Adaptive Evolution of Escherichia coli to Ciprofloxacin in Controlled Stress Environments: Contrasting Patterns of Resistance in Spatially Varying versus Uniformly Mixed Concentration Conditions

A microfluidic gradient chamber (MGC) and a homogeneous batch culturing system were used to evaluate whether spatial concentration gradients of the antibiotic ciprofloxacin allow development of greater antibiotic resistance in Escherichia coli strain 307 (E. coli 307) compared to exclusively temporal concentration gradients, as indicated in an earlier study. A linear spatial gradient of ciprofloxacin and Luria–Bertani broth (LB) medium was established and maintained by diffusion over 5 days across a well array in the MGC, with relative concentrations along the gradient of 1.7–7.7× the original minimum inhibitory concentration (MICoriginal). The E. coli biomass increased in wells with lower ciprofloxacin concentrations, and only a low level of resistance to ciprofloxacin was detected in the recovered cells (∼2× MICoriginal).
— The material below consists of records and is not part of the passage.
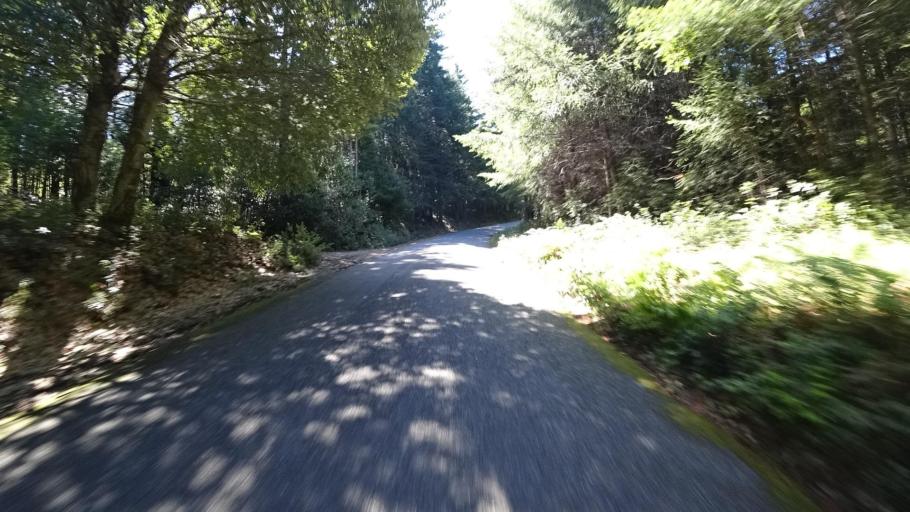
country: US
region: California
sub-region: Humboldt County
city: Redway
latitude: 40.1750
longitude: -124.0891
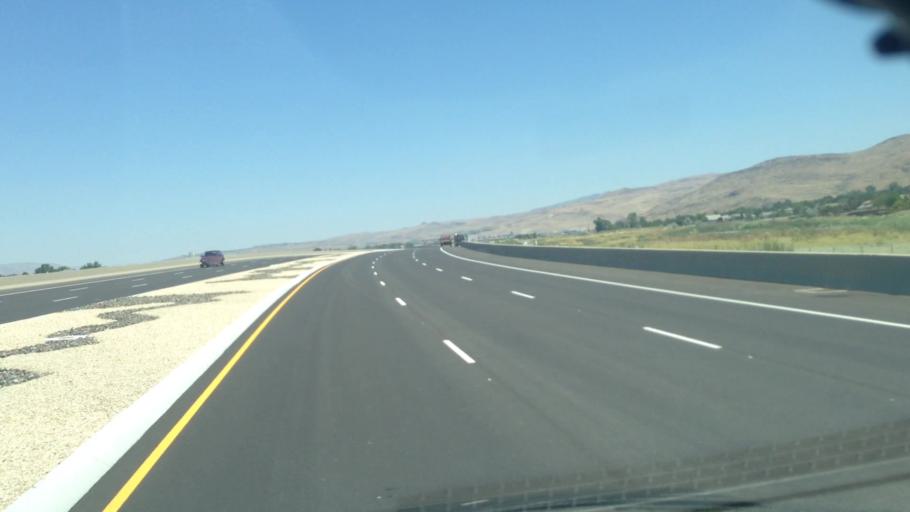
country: US
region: Nevada
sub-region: Washoe County
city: Sparks
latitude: 39.4863
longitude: -119.7359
Homogeneous batch culture experiments were performed with the same temporal exposure history to ciprofloxacin concentration, the same and higher initial cell densities, and the same and higher nutrient (i.e., LB) concentrations as in the MGC. In all batch experiments, E. coli 307 developed higher ciprofloxacin resistance after exposure, ranging from 4 to 24× MICoriginal in all replicates. Hence, these results suggest that the presence of spatial gradients appears to reduce the driving force for E. coli 307 adaptation to ciprofloxacin, which suggests that results from batch experiments may over predict the development of antibiotic resistance in natural environments.